Suffice to say it was cold. Now usually I have a real problem with the cold, but as the Maxim street honey thingy-me-jig model was there, I could see a couple of outstanding points why the cold isn't always bad!
You want me to talk about the football? Well, for the first 68 minutes I would struggle. My friends and the lovely ladies that sit behind and look after me had a great old laugh, talked about all sorts, mostly non football related. We discussed whether Phillips looks better with his longer hair but the ladies decided the shaved look was better. We laughed when the three pigeons on the pitch refused to move on the odd occasion the ball went towards the Holte End and chuckled even more when two of their mates joined them for a Saturday afternoon snack in the Park. We even had some major controversy when I told them Big Brother was total pants and should be avoided at all costs. Another controversial moment arouse when both my mates had a steaming hot steak and kidney pie and I had a luke warm chicken pie, how unfair I cried - shut your ungrateful mouth and eat it they retorted!
All through this time there was a match on, but it was of very little interest, it was simply a stop start poor quality, scrappy cup game.
THEN on came Kevin Phillips and everything changed. Within two minutes he set up Milan Baros for our opener, within another five he set up Baros for his brace. All looked well in the world and the nice lady behind me turned my collar up and adjusted my scarf because she said I looked cold. The Port Vale managed to net one of several golden chances that they had during the afternoon (85th minute) and all of a sudden things didn't look so comfortable. The Port Vale fans, who sang their hearts out all afternoon and had filled the entire North Stand, went mad.

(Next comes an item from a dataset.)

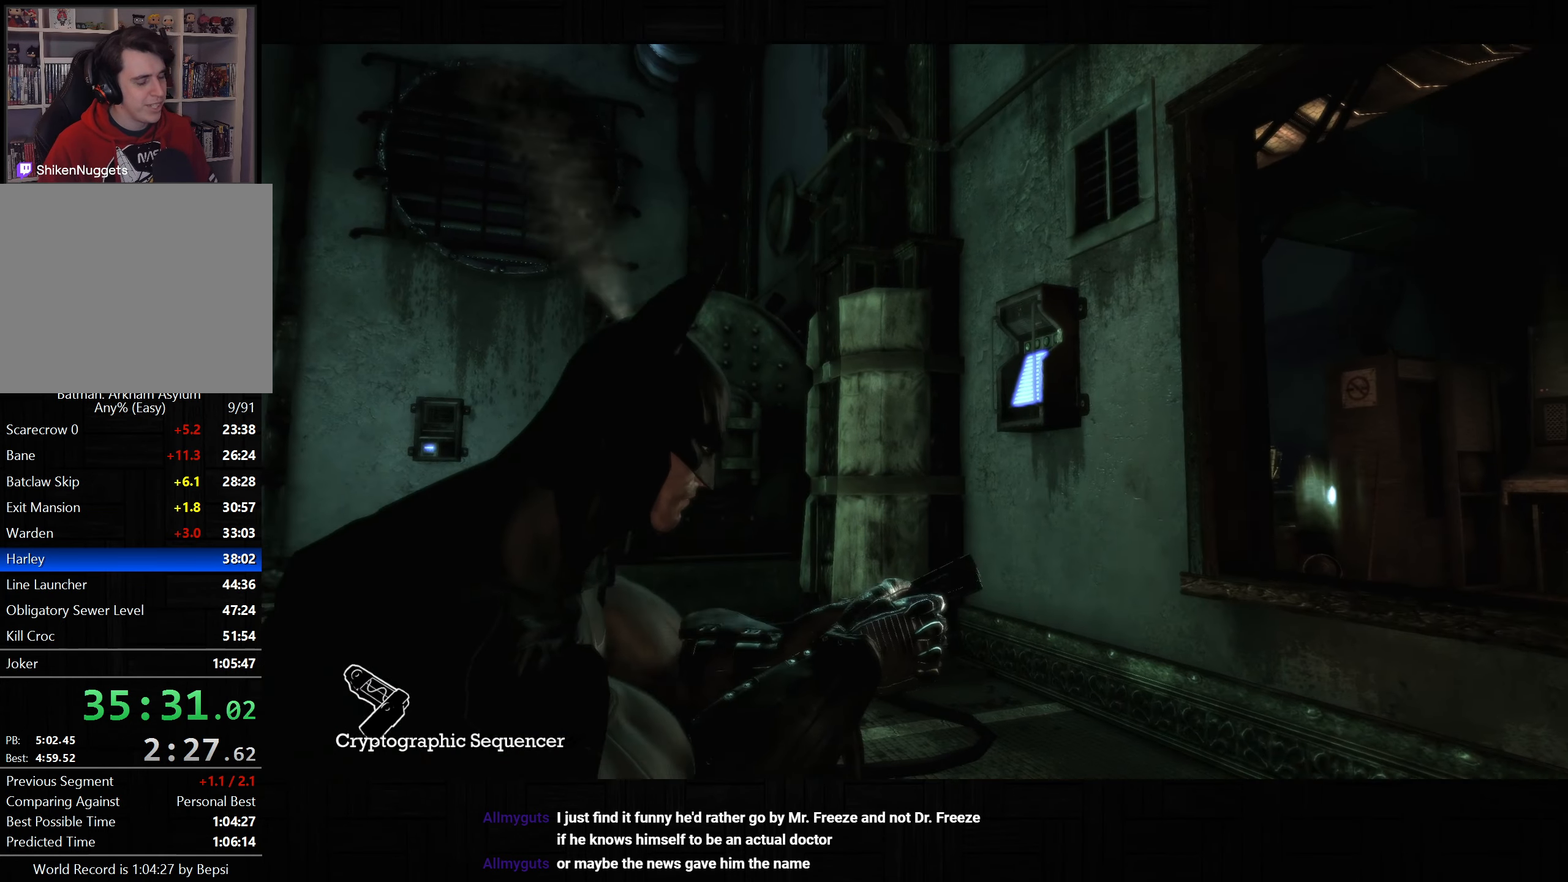
{"dt_ms": 500, "buttons": [], "left_stick": "left", "right_stick": "up-right", "button_events": []}
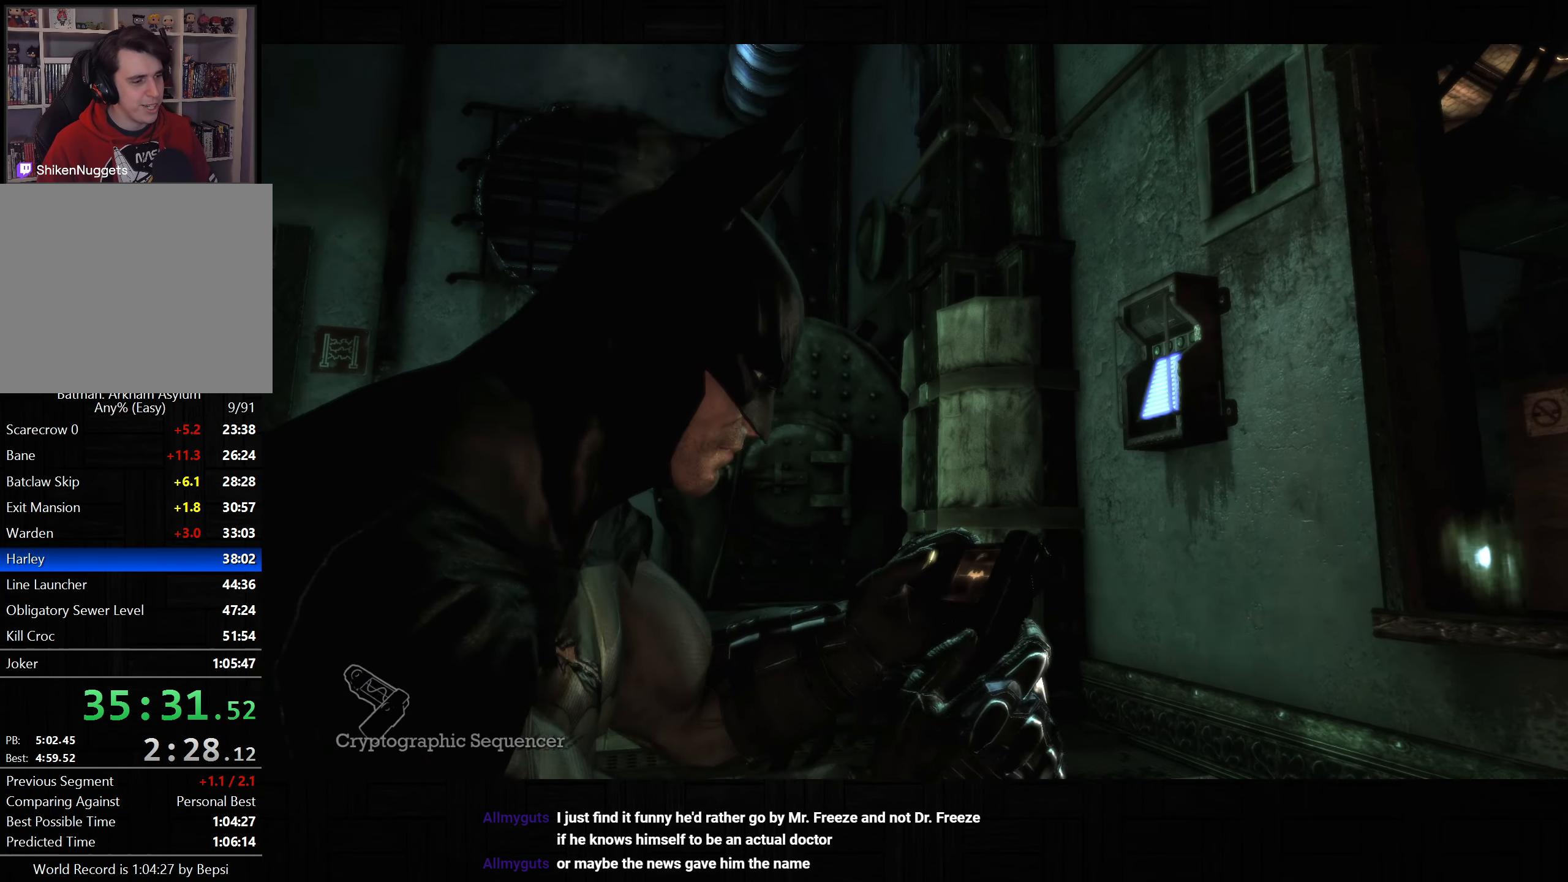
{"dt_ms": 500, "buttons": [], "left_stick": "up-left", "right_stick": "right", "button_events": []}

Villa had pretty much controlled the game throughout but until Super Kev came on rarely threatened. Playing Hendrie on the right makes no sense because he drifts in too much and leaves us exposed. And Milner is best on the right but is put on the left - are you following? Not sure I am anymore! Anyway, Vale started to press forward and the atmosphere at last resembled a cup game, despite over 10 000 empty seats. Not sure if that was a reflection on the poor quality football we have played this season or on a lowering of interest in the FA Cup due to the disgraceful way the 'big' teams treat the competition these days.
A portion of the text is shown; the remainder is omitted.